Skip to main content

PIM attention offload

What this demonstrates: moving attention compute off the GPU and onto a PIM (processing-in-memory) device, while keeping the rest of the layer on GPU.

Attention's memory-bandwidth bottleneck makes it a natural fit for PIM, which puts compute units inside DRAM. LLMServingSim models attention as a separate device-bound block; turning on --enable-attn-offloading swaps the GPU attention kernel for a PIM attention kernel inside the trace.

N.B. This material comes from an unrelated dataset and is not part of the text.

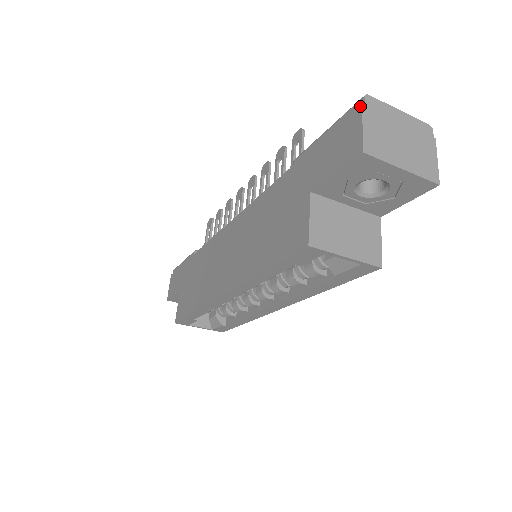
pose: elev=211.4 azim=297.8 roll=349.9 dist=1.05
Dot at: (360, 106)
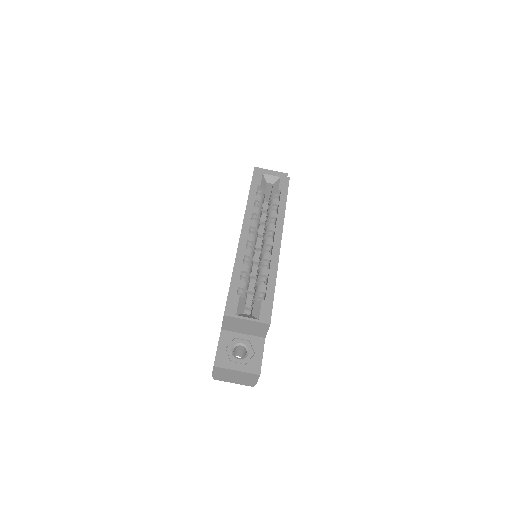
Dot at: occluded
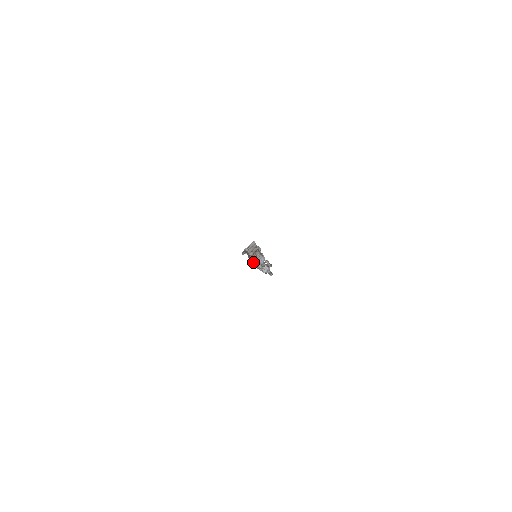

This is compute disaggregation: attention runs on PIM, the rest of the layer runs on the NPU, and the simulator coordinates the hand-off.

Prerequisites

  • Simulator container set up
  • Bundled RTXPRO6000 profile for meta-llama/Llama-3.1-8B
  • A PIM device config from configs/pim/ (e.g., DDR4_8GB_3200_pim): these are DRAMSim3 INI files describing the PIM substrate.

Cluster config

configs/cluster/single_node_pim_instance.json: note the pim_config field on the node's cpu_mem:

configs/cluster/single_node_pim_instance.json (excerpt)
{
"num_nodes": 1,
"link_bw": 16,
"link_latency": 20000,
"nodes": [
{
"num_instances": 1,
"cpu_mem": {
"mem_size": 512,
"mem_bw": 256,
"mem_latency": 0,
"pim_config": "DDR4_8GB_3200_pim"
},
"instances": [
{
"model_name": "meta-llama/Llama-3.1-8B",
"hardware": "RTXPRO6000",
"npu_mem": {"mem_size": 96, "mem_bw": 1597, "mem_latency": 0},
"pd_type": null,
"tp_size": 1
}
],
"power": { "...": "see provided config for full power model" }
}
]
}

The PIM hookup:

  • cpu_mem.pim_config: "DDR4_8GB_3200_pim": points at configs/pim/DDR4_8GB_3200_pim/ (DRAMSim3 INI files describing PIM-side compute and memory).
  • The GPU instance is otherwise unchanged. PIM attention is selected at runtime via the CLI flag, not the config.

Run

python -m serving \
--cluster-config 'configs/cluster/single_node_pim_instance.json' \
--dtype float16 --block-size 16 \
--enable-attn-offloading \
--dataset 'workloads/example_trace.jsonl' \
--output 'outputs/pim_offload_run.csv' \
--log-level WARNING

--enable-attn-offloading is the switch that swaps the trace's attention kernel from the NPU profile to the PIM profile. The rest (qkv_proj, o_proj, mlp) still runs on the GPU.

Expected output

[INFO] step=10 batch=8 prompt_t=1.1k tok/s decode_t=520 tok/s
npu_mem=63.4 GB pim_busy=72%
[INFO] step=11 batch=8 prompt_t=1.1k tok/s decode_t=540 tok/s
npu_mem=63.4 GB pim_busy=78%

pim_busy reports the PIM device's utilization, when this plateaus near 100% you've found the PIM bottleneck for the workload.

What's interesting

  • Decode TPOT often improves because attention on long KV caches is memory-bandwidth-bound. PIM has very different bandwidth characteristics than GPU HBM, and on decode-heavy workloads with long contexts the PIM path can win even with slower per-op throughput.
  • Prefill TTFT can regress because attention during prefill is more compute-bound, PIM's narrower compute per channel doesn't help there. Pair with sub-batch interleaving (see Advanced) to overlap prefill compute on GPU with decode attention on PIM.
  • NPU memory drops: KV cache lives in PIM memory now, freeing ~10–30 GB of NPU memory for weights or larger batches.
  • Sub-batch interleaving - the natural follow-on. Overlap GPU and PIM work to recover the prefill regression.
  • Prefill/decode split: alternative way to specialize on decode-heavy workloads, but with whole-instance granularity instead of per-layer.

Where to learn more

  • The PIM device model lives in serving/core/pim_model.py; the trace generator emits PIM {channel} / PIM END markers around the offloaded attention block (see Trace file format).
  • DRAMSim3 INI files in configs/pim/<name>/ configure the PIM substrate. Add a new substrate by dropping a new directory there and pointing pim_config at it.